» Exercise description
Extend the forum thread below on PRV paperwork for a 13a visa, starting right after its last line.

Document section: Begin

# PRV paper work



## Danman (Mar 23, 2016)

Well my 13a probation periodis nearly over so I went online to do my NBI clearence renewal that went ok so they gave date and time to visit NBI, whe I arrived I explained to the NBI officer what I had done online, the NBI office informed me the online processing is for Filipinos not foreigners so I had to reapply there. Then I went to BI and asked them what I need to do this time, do I take the same paper work as I had the first time, the officer told me just take your passport and NBI but after awhile he said " take all the forms you had the first time just to be sure" I walked out confused lol. But I will take a renewed copies of the same paper work as the first time. I really wanted to ask BI about the letter but I will just retype the old letter to BI in Manila.


----------



## bidrod (Mar 31, 2015)

Think you also need an addition of affidavit of cohabitation on the permanent request.

file:///C:/Users/CHARLES/Downloads/13A%20sample.pdf

Chuck


----------



## Danman (Mar 23, 2016)

The first lot of paperwork was just a NSO marriage contract and my wifes birth cert, and a letter from my wife to the BI. plus the paper work requested by BI for me to provide.


----------



## bidrod (Mar 31, 2015)

Here is the BI checklist.

http://www.immigration.gov.ph/images/FORMS/18Dec2015/BI FORM V-I-005-Rev 1.1.pdf

Chuck


----------



## Danman (Mar 23, 2016)

that is a different form to the one I have from BI in Manila in that it states a marriage cert, NSO certified


----------



## bidrod (Mar 31, 2015)

Danman said:


> that is a different form to the one I have from BI in Manila in that it states a marriage cert, NSO certified


This is the current checklist posted from the BI website. The marriage certificate that you get from NSO is certified.

Chuck


----------



## Ram1957 (Oct 14, 2014)

Document section: End
Information shown: Begin

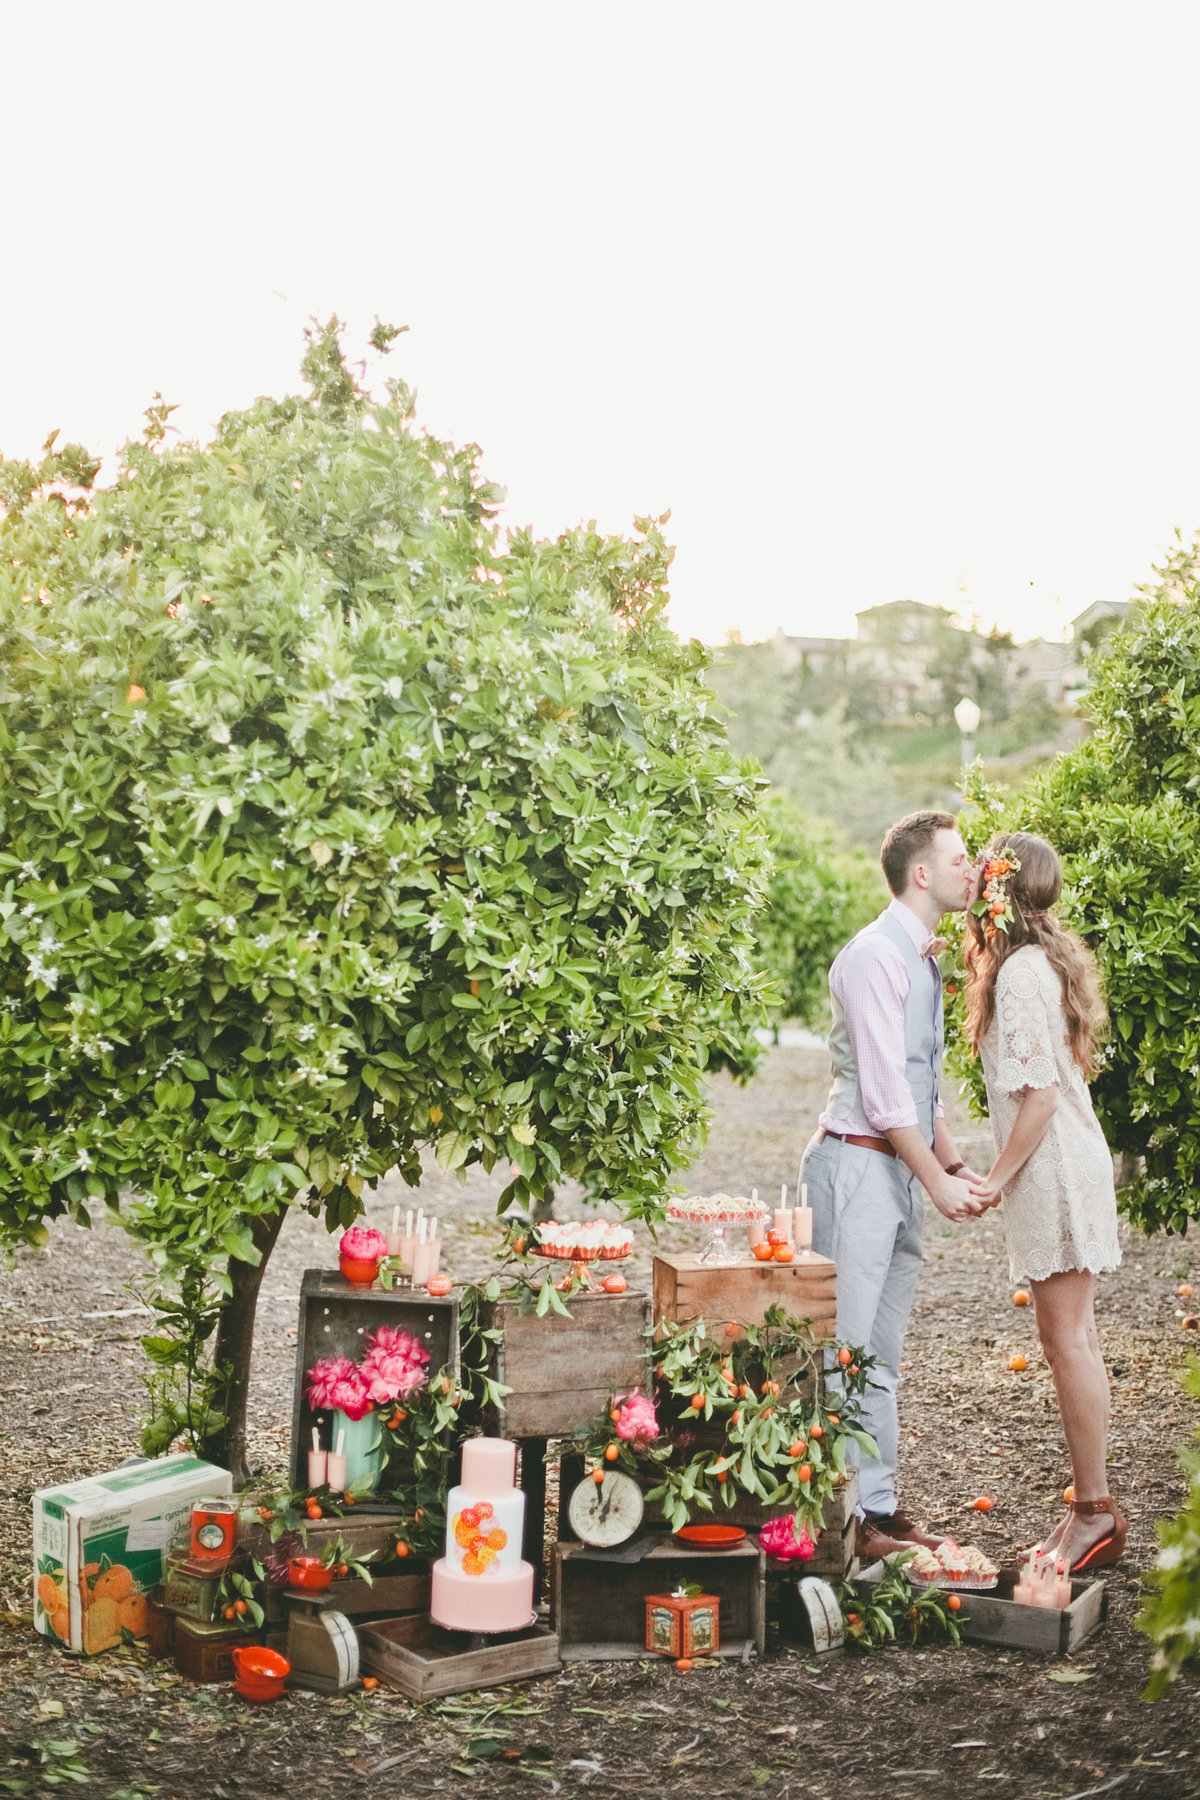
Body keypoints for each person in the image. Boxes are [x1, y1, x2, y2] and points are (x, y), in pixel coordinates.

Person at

Information shown: End

» Answer for the task
bidrod said:


> This is the current checklist posted from the BI website. The marriage certificate that you get from NSO is certified.
> 
> Chuck


I just got my Permanent 13A. The link that Chuck provided is the correct one.


----------



## Danman (Mar 23, 2016)

I will chat Bi on their FB website as to the Affidavit of Colabitation what thats about, as that would be a barangay letter I would imagine. I will ask..


----------



## Ram1957 (Oct 14, 2014)

Danman said:


> I will chat Bi on their FB website as to the Affidavit of Colabitation what thats about, as that would be a barangay letter I would imagine. I will ask..


The Affidavit of Cohabitation is required and can be done for about P400, a Barangay letter won't do you any good. You are making this harder than it is. Just go by current BOI requirements. Stop overthinking it. Sounds to me that you are getting your information from a fixer not by anyone in the BOI.


----------



## Danman (Mar 23, 2016)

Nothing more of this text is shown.